There are no Fed speakers this week as the pre-meeting blackout started this weekend.
Data
The very large retail sales surprise together with the small CPI 10 bp upside surprise suggest the V-shaped, non-inflationary recovery I have been expecting is on. The Economic Policy Uncertainty Index, a proxy for households risk aversion is back to its pre-pandemic range (Chart 2), which suggests further declines in the household savings rate that, at 13.6% in February, remains well above the pre-pandemic range of 7 to 8%.
I do not expect the ongoing, moderate resurgence in cases to slow the recovery as hospitalizations are not increasing and immunization are continuing to increase by more than 3mn a day (Chart 1 and 4). Texas, that has been the fastest in re-opening its economy, has seen a marked increase in cases but with limited impact on hospitalizations (Chart 3). A San Francisco Fed paper suggests the limited increases in US cases reflects past infections and high collective immunity, which could explain Chair Powell’s sanguine view of the economy.

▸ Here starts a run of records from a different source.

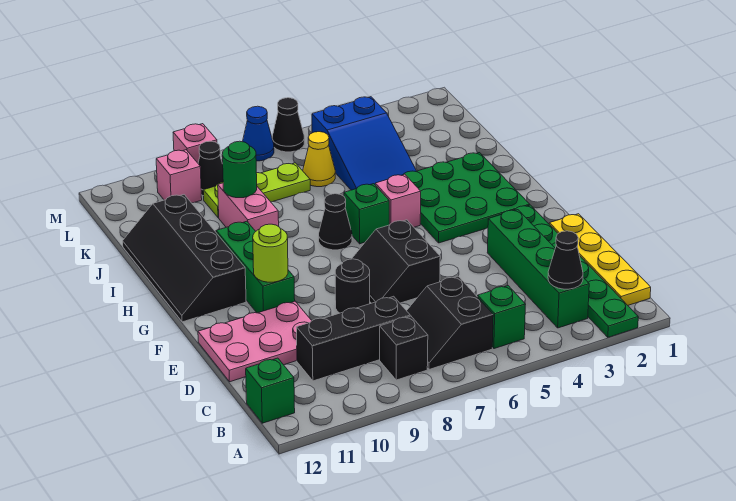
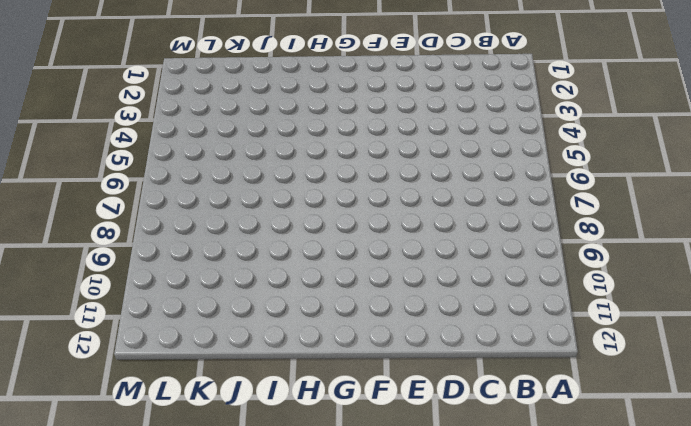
none -> green plate A2:F2 level 1
none -> yellow plate B1:E1 level 1
none -> green brick B3:E3 level 1

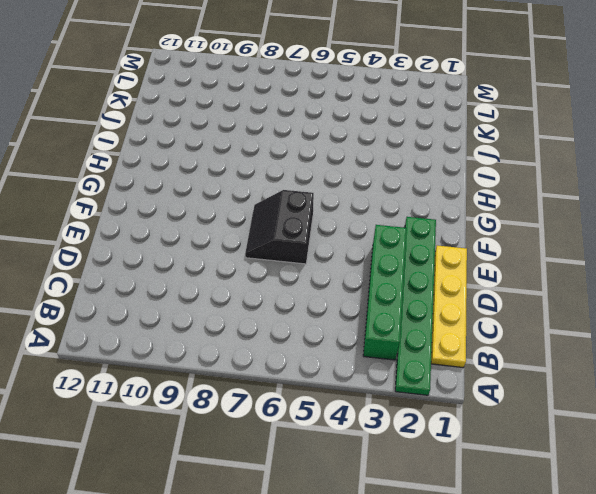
none -> green brick B5 level 1
none -> black slope B6:C7 level 1 top 6
none -> black brick B8 level 1

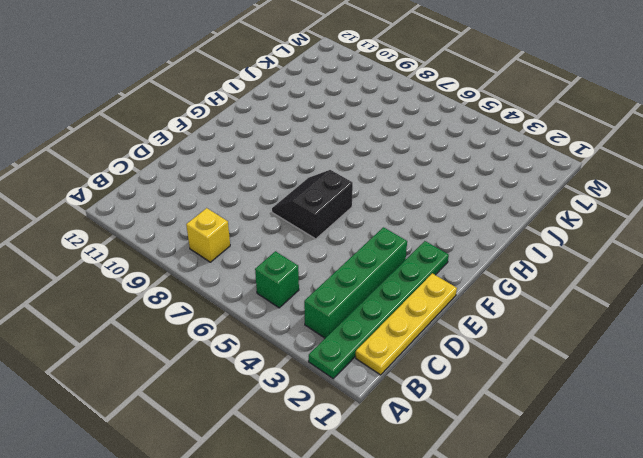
yellow brick B8 level 1 -> black brick B8 level 1
none -> black slope B6:C7 level 1 top 6
none -> green brick B12 level 1
none -> black brick C8:C10 level 1

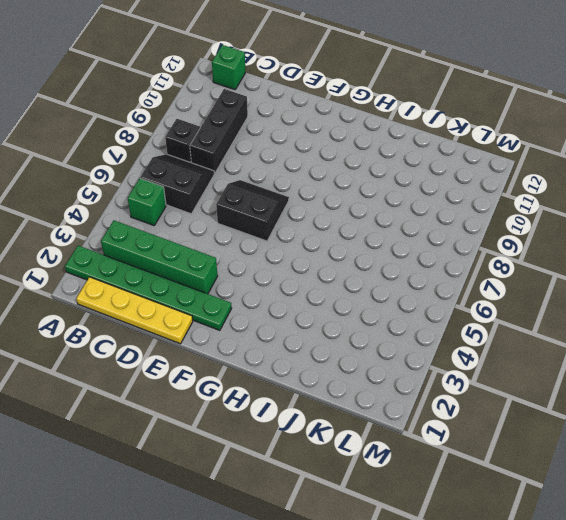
none -> pink plate D10:E12 level 1
none -> black round brick E8 level 1
none -> green brick F10:H10 level 1

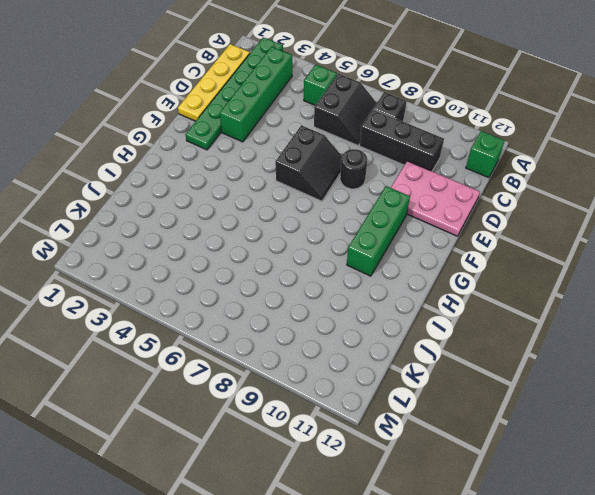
none -> green plate G2:I4 level 1
none -> black slope G11:J12 level 1 top 11
none -> pink brick H5 level 1

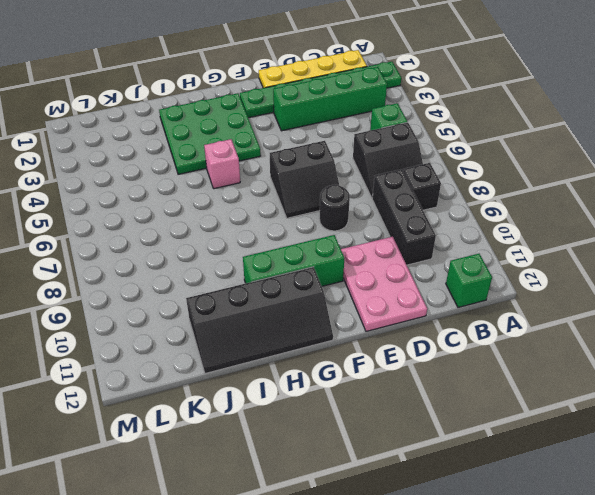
none -> green brick H6 level 1
none -> black cone H7 level 1
none -> pink brick I9:J9 level 1

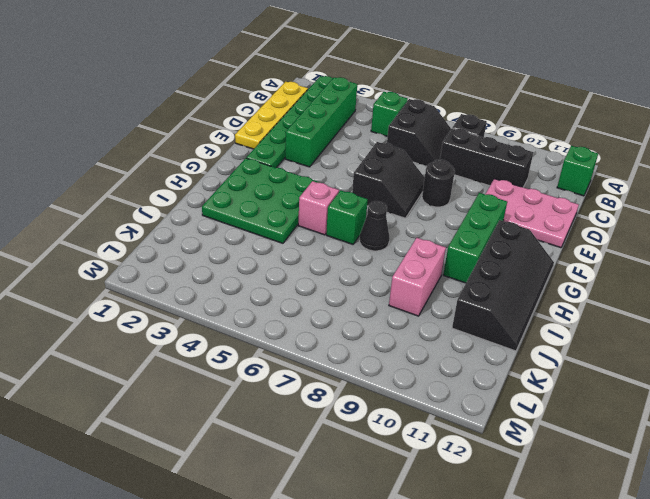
none -> blue slope J4:L5 level 1 top L
none -> yellow cone K6 level 1
none -> lime plate K7:K9 level 1

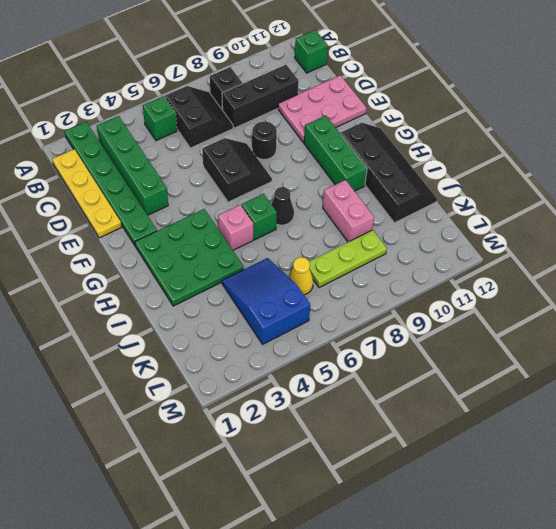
none -> black cone L9 level 1
none -> pink brick L10 level 1
none -> black cone M6 level 1

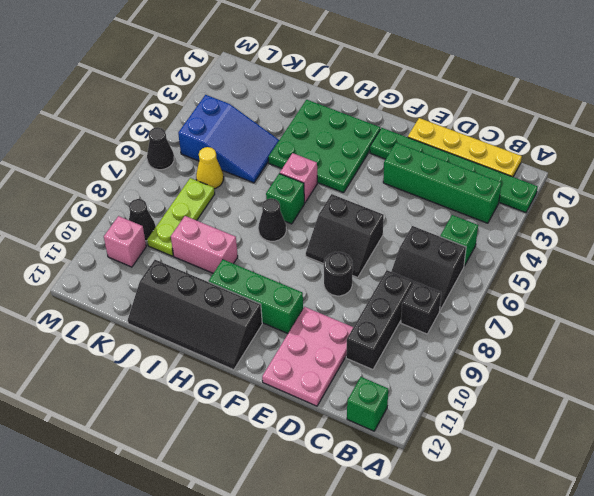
none -> blue cone M7 level 1
none -> pink brick M9 level 1
none -> black cone B3 level 2

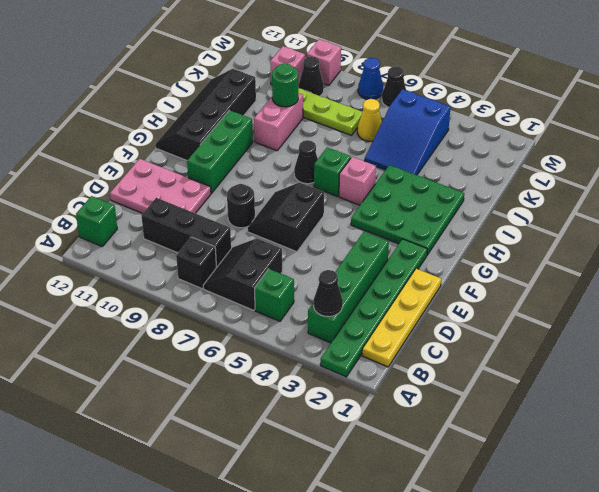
none -> lime round brick F10 level 2

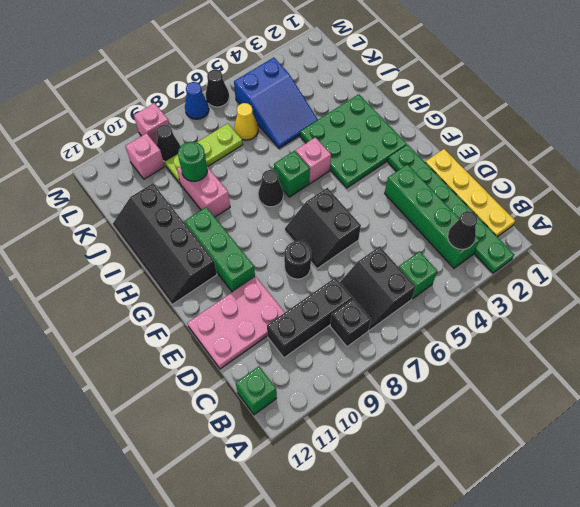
none -> lime round brick F10 level 2

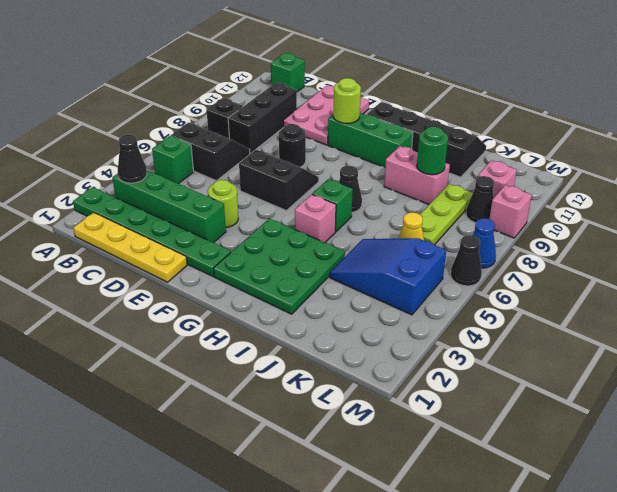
lime round brick E4 level 1 -> none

This week’s most important data will be the Markit PMIs, and the Bloomberg forecast survey seems reasonable to me.
Events/Political Developments
It is early days but both GOP and democrats are preparing the Nov 2022 mid-terms. Two developments this week highlighted the dilemmas faced by the GOP: energy and grass root fundraising are more with former President Trump supporters than with the party establishment but the policies supported by the former are unlikely to win the centrist votes the GOP needs to regain Congress.

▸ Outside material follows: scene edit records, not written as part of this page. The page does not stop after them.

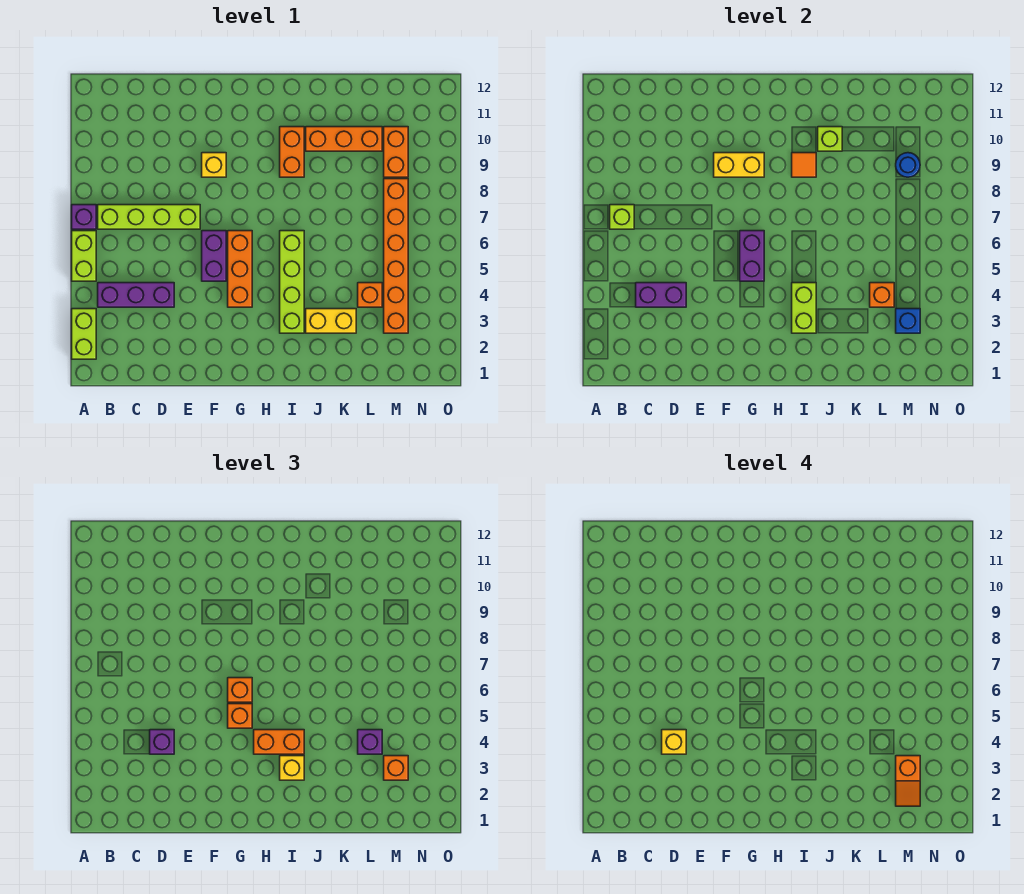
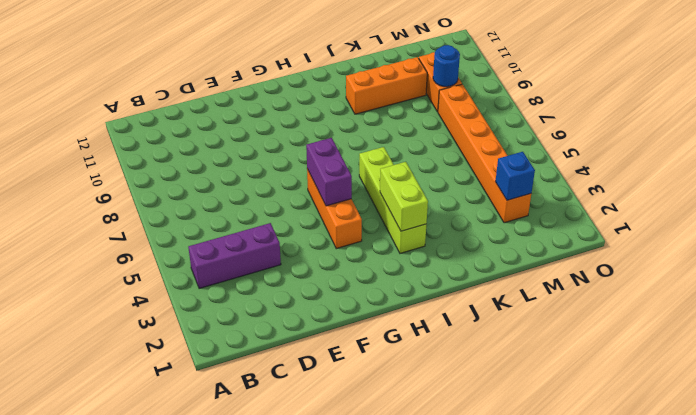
none -> lime brick A2:A3 level 1
none -> lime brick A5:A6 level 1
none -> purple brick A7 level 1
none -> lime brick B7:E7 level 1

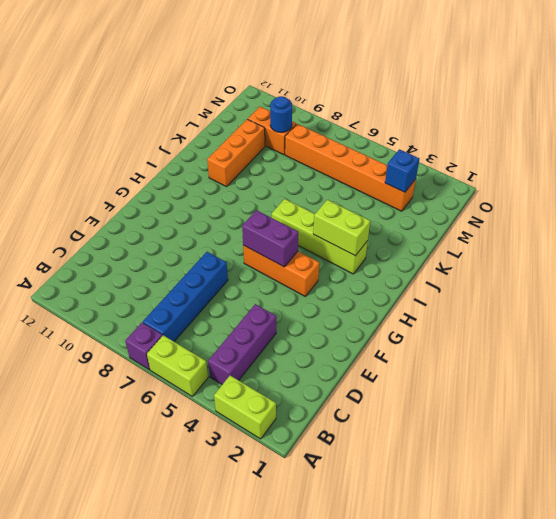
blue brick B7:E7 level 1 -> lime brick B7:E7 level 1
none -> purple brick F5:F6 level 1
none -> yellow brick F9 level 1
none -> orange brick I9:I10 level 1
none -> yellow brick J3:K3 level 1

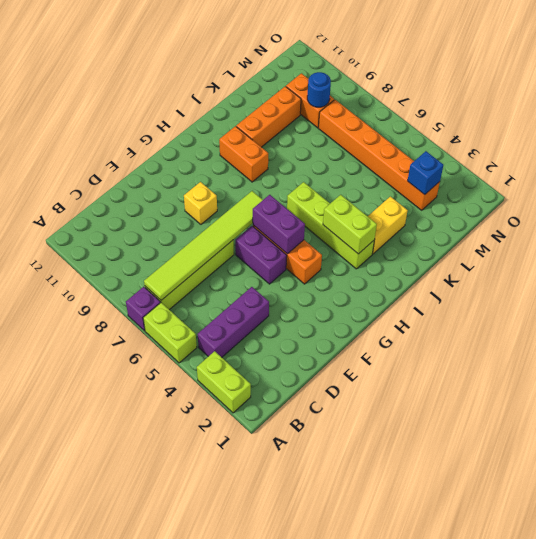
lime tile B7:G7 level 2 -> lime brick B7 level 2
none -> orange brick L4 level 1
none -> purple brick C4:D4 level 2
none -> yellow brick F9:G9 level 2
none -> orange tile I9 level 2

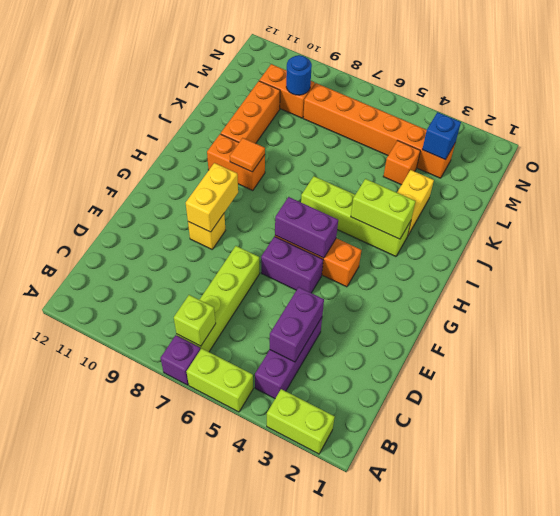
none -> lime brick J10 level 2
none -> orange brick L4 level 2
none -> purple brick D4 level 3
none -> orange brick G5 level 3

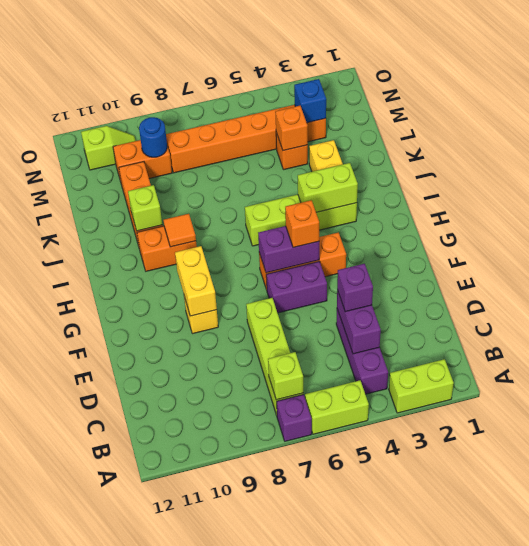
lime slope N10:N11 level 1 top 11 -> none
none -> orange brick G6 level 3
none -> orange brick H4:I4 level 3
none -> yellow brick I3 level 3
none -> purple brick L4 level 3

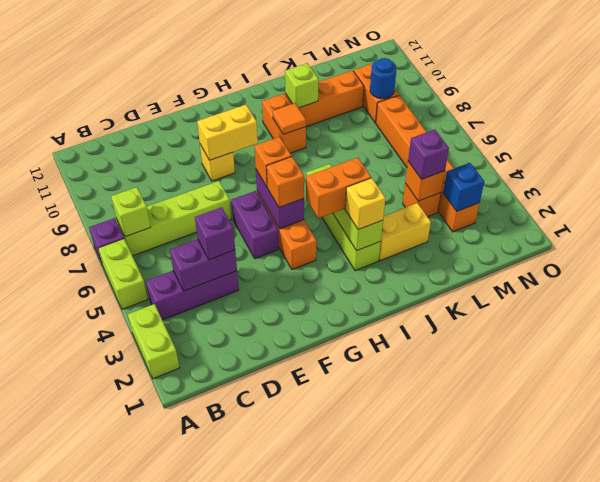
none -> orange brick M3 level 3
none -> yellow brick D4 level 4
none -> orange slope M2:M3 level 4 top 3

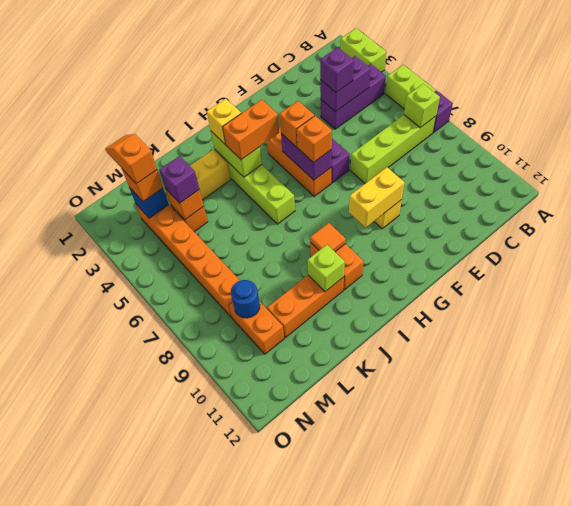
none -> yellow brick D4 level 4

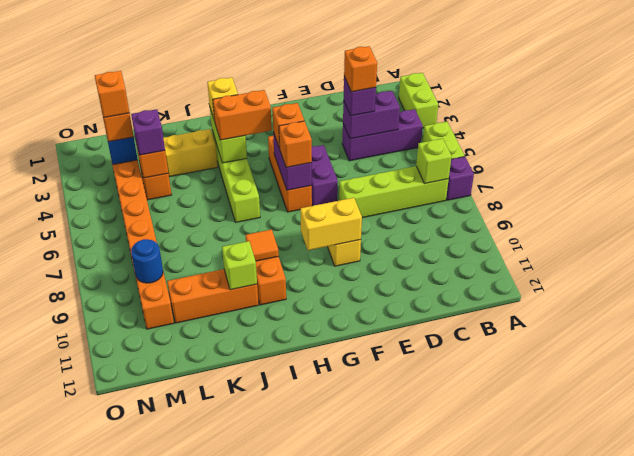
orange brick D4 level 4 -> yellow brick D4 level 4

The latest report from the Federal Election Commission on fund raising released this week showed that the 10 House Republicans who voted to impeach President Trump after the January 6 riots raised significantly more than their challengers backed by President Trump. Most of the contributions however consisted of large donations, by contrast with the small, grassroot level donations raised by President Trump supporters.
A group of House Republicans led by Rep. Marjorie Taylor Greene scrapped plans to establish a caucus praising America’s “Anglo-Saxon political traditions” as well as promoting “an infrastructure that reflects the architectural, engineering and aesthetic value that befits the progeny of European architecture”. The GOP leadership reacted strongly to the proposal, with minority leader McCarthy stating that “The Republican Party is the party of Lincoln & the party of more opportunity for all Americans—not nativist dog whistles.” Furthermore, former President George W Bush penned an editorial urging bi-partisanship on immigration policies.
Links to New York Fed POMOs/TOMOs: Repos, Treasury, MBS, CMBS
G20
This week the ECB and the BoC hold their policy meetings and the RBA publishes the minutes of its April meeting. Central banks speakers include the BoE’s Ramsden and Bailey and the ECB’s Cipollone.
Key data this week include PMIs in Australia, Japan, France, Germany, the UK and the euro area as well as CPI in the UK, Japan, and Canada.